Estratto fornito =

↓↓↓

La lettera del 27 marzo 1961 a Lucio Libertini non solo esprime il suo «dissenso non eliminabile» dal direttore di «Mondo nuovo», ma profila una linea di uscita dal dilemma inaccettabile tra il “privato” e la “setta”. Si tratta di elaborare un “discorso unico” critico e propositivo, teorico e concreto, una politica unitaria di dissenso che operi fuori e dentro le organizzazioni del movimento operaio.
Si cammina su un filo sottile, ma «per questa via si può sperare di ricostruire un nesso tra realtà di classe e organizzazioni, fuori dal settarismo ridicolo e anacronistico dei piccoli gruppi e fuori insieme dalle compromissioni che rendono gli organismi impermeabili alle forze nuove».
A Libertini, che gli annuncia la sua esclusione dal Comitato Centrale eletto al Congresso di Milano del Psi del 1961, risponde: «Questo discorso te l’ho fatto perché ti sia chiaro in quale “spirito” ho accolto con profonda soddisfazione la mia uscita dal Comitato Centrale e nello stesso tempo mi propongo di ristabilire una collaborazione più intensa con la sinistra»: non un mio “reinserimento”, aggiunge, per togliere di mezzo ogni equivoco. Le relazioni che Panzieri intrattiene con la sinistra socialista riguardano realtà periferiche impegnate e attive nel lavoro di massa.

↑↑↑

Azioni richieste =
1. Elencate tutte le parole o espressioni che nell'estratto compaiono tra virgolette alte curve (“ ”), nell'ordine in cui figurano.
2. Individuate nell'elenco riportato sotto ogni riga che contiene l'etichetta "label", quindi trascrivetela.

Materiale fornito =
↓↓↓

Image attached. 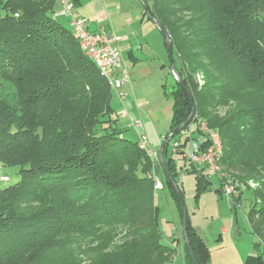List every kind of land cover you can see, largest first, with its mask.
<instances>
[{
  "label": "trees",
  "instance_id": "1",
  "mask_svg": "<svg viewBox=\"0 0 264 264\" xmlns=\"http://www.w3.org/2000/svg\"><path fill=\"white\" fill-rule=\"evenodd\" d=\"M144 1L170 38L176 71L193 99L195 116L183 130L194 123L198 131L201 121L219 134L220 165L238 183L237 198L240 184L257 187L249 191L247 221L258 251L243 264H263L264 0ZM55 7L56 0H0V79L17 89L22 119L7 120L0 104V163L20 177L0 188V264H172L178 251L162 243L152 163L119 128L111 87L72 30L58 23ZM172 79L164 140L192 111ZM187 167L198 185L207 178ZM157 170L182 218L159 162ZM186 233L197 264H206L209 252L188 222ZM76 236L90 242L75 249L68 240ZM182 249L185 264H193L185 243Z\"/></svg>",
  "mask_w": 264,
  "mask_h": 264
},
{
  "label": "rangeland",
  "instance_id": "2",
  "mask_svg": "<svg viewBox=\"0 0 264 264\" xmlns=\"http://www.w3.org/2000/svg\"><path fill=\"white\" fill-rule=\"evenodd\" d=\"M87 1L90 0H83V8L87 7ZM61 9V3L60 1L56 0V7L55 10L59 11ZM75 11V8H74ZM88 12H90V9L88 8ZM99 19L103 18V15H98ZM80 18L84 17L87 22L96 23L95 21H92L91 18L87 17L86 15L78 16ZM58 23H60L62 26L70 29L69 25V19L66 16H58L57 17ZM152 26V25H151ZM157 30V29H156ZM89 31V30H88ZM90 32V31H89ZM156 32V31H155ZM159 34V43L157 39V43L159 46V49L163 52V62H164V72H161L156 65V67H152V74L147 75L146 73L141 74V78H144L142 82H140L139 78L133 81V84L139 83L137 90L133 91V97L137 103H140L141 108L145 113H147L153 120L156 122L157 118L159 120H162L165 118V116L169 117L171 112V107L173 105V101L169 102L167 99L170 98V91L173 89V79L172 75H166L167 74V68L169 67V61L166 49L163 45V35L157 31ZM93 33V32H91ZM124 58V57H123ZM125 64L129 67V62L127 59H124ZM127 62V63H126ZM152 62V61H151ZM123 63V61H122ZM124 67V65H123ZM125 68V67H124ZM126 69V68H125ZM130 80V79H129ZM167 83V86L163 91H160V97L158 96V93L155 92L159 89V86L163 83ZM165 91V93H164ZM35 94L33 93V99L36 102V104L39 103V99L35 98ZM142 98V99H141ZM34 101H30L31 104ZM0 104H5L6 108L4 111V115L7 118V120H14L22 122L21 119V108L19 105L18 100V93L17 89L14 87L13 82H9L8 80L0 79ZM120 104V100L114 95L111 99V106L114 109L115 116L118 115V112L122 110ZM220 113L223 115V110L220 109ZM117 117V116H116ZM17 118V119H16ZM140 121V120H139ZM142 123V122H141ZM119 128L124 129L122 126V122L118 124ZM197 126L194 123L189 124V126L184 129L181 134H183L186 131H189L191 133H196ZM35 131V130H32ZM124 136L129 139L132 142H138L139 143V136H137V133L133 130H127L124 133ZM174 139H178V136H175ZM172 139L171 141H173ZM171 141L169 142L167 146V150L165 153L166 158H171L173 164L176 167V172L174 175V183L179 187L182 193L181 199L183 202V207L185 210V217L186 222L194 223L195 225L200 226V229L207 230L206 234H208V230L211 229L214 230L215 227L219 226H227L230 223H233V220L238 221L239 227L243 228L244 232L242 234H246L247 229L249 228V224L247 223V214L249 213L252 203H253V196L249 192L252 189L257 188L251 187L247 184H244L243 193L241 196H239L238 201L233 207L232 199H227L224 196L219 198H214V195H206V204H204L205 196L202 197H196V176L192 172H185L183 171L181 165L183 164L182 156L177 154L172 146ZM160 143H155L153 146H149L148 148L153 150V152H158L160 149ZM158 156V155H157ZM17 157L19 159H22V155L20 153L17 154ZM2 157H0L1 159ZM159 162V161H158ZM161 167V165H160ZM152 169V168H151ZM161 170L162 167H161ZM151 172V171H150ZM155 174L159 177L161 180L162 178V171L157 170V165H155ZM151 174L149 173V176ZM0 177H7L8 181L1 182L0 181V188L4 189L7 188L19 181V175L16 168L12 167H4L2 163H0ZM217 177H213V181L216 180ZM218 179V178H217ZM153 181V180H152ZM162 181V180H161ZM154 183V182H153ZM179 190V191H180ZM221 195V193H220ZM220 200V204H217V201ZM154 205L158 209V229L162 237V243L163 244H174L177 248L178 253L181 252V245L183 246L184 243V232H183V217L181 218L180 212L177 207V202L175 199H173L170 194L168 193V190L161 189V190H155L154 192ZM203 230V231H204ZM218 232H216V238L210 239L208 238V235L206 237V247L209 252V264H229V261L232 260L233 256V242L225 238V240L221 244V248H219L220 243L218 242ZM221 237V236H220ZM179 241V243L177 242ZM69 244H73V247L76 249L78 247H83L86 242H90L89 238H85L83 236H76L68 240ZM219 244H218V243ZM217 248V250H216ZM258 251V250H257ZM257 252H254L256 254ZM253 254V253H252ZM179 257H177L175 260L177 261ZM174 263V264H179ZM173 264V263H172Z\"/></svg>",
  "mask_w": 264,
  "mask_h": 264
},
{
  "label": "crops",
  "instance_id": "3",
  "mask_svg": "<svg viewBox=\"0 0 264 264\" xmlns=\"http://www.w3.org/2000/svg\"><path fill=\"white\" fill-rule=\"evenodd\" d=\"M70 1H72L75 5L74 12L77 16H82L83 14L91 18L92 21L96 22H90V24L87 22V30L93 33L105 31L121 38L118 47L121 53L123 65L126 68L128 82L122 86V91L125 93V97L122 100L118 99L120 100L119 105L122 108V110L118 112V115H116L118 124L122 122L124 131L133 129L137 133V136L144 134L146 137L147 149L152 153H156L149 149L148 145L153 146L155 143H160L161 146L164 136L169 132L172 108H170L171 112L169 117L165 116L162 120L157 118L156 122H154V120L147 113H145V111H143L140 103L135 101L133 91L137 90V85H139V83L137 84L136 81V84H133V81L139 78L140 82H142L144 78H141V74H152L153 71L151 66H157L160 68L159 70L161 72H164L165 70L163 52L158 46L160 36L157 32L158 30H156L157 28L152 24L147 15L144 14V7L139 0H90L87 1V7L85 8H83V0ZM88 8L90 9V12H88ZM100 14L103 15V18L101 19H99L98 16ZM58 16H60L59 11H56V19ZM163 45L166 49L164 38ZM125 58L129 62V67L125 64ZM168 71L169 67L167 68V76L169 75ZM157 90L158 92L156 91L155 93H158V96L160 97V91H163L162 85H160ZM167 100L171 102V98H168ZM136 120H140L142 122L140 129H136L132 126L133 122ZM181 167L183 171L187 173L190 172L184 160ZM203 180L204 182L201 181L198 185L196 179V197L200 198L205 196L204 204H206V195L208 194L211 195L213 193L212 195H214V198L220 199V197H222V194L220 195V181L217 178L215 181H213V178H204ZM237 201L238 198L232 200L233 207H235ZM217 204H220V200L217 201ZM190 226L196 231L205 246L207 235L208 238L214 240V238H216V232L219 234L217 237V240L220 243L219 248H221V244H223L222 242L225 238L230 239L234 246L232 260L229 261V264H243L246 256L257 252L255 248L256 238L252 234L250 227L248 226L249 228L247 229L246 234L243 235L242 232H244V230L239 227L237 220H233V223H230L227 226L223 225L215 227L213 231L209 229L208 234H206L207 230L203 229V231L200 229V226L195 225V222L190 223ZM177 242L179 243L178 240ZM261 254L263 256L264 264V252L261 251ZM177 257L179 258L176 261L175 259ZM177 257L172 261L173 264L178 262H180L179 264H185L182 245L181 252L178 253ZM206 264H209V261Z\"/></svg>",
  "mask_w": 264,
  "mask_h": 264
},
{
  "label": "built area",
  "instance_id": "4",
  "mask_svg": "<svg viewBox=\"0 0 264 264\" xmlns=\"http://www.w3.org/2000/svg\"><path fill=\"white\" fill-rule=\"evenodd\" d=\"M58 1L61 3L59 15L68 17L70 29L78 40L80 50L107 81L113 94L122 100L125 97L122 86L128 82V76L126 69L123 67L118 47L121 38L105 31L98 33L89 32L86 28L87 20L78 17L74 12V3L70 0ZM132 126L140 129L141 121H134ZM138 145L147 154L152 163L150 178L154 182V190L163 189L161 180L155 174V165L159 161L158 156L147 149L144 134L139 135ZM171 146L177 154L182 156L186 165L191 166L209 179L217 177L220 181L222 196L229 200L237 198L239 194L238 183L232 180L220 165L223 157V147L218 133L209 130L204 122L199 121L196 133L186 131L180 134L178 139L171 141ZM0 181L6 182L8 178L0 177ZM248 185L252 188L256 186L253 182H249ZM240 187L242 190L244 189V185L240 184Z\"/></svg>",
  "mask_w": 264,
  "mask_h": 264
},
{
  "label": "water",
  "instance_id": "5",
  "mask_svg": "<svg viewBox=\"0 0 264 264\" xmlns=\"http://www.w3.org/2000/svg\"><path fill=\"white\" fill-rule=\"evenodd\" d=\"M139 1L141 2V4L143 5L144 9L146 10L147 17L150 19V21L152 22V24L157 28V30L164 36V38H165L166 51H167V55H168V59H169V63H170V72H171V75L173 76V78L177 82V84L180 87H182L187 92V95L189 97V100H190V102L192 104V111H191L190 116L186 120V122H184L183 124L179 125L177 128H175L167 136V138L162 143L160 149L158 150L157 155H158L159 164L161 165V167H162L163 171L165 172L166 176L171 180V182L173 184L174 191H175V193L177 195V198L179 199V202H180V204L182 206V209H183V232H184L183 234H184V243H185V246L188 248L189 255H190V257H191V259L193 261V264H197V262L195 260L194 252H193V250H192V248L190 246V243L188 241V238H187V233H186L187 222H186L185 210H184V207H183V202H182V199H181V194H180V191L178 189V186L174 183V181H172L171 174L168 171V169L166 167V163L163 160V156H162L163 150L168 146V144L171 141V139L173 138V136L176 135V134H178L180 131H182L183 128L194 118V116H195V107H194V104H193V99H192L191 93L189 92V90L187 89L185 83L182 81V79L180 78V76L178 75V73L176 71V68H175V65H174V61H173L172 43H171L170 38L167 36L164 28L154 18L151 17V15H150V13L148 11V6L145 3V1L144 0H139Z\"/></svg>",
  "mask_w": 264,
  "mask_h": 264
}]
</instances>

↑↑↑

Risposte ai compiti =
1.
- privato
- setta
- discorso unico
- spirito
- reinserimento

2.
  "label": "trees",
  "label": "rangeland",
  "label": "crops",
  "label": "built area",
  "label": "water",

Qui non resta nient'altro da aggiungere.